# Fix Data Collection Stall by Filtering Unprofitable Deals Early

**Date:** 2026-02-12
**Status:** SUCCESS
**Files Modified:** `keepa_deals/backfiller.py`

## Problem Overview
The system was experiencing a perceived "stall" in data collection, with the deal count remaining stagnant at 264 for an extended period. This was caused by the system spending its limited token budget (5 tokens/min) on "heavy fetches" (20 tokens) for deals that were ultimately unprofitable and rejected. This inefficiency meant the system was only processing ~0.25 deals/minute, creating a massive backlog.

## Diagnosis
*   **Architecture vs. Logic:** While the "Two-Stage Fetch" architecture (Peek Strategy) was implemented on Feb 7th, the *filtering logic* within it was a placeholder that accepted all candidates. This meant the system was still paying full price (20 tokens) to reject bad deals.
*   **Verification:** Running `Diagnostics/deep_dive_verification.py` on a sample ASIN (1455616133) confirmed that the system was correctly calculating profit and rejecting the deal due to a negative margin ($-5.79).
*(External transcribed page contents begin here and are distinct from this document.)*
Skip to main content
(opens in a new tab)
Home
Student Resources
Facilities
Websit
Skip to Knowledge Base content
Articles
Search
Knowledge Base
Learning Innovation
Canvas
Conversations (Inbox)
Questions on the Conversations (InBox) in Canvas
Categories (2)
The "stall" was simply the time taken to process a large volume of similarly unprofitable inventory.

## Solution Implemented

### 1. Implement `check_peek_viability` Heuristic
*   **File:** `keepa_deals/backfiller.py`
*   **Logic:** Replaced the permissive placeholder with a strict heuristic filter that analyzes the cheap (2-token) "peek" stats data before committing to a heavy fetch.
*   **Filtering Criteria:**
    *   **Absolute Price Floor:** Reject if estimated sell price < $12.00 (Fees make profit impossible).
    *   **Negative Spread:** Reject if Buy Price > (Sell Price * 1.1).
    *   **Gross ROI:** Reject if Gross ROI < 20%.

### 2. Impact
*   **Cost Reduction:** The cost to reject a "junk" deal drops from **20 tokens** to **2 tokens**.
*   **Throughput Increase:** This effectively increases the scanning speed for unprofitable inventory by **~10x**.
*   **Result:** The system can now churn through the backlog of bad data much faster, increasing the probability of finding and displaying profitable deals.

## Verification
*   **Unit Tests:** Created and ran `Diagnostics/verify_peek_filter.py` to confirm the logic correctly filters out low-ROI and negative-margin deals while accepting high-potential candidates.
*   **Deep Dive:** Confirmed that valid but unprofitable deals are correctly identified and handled.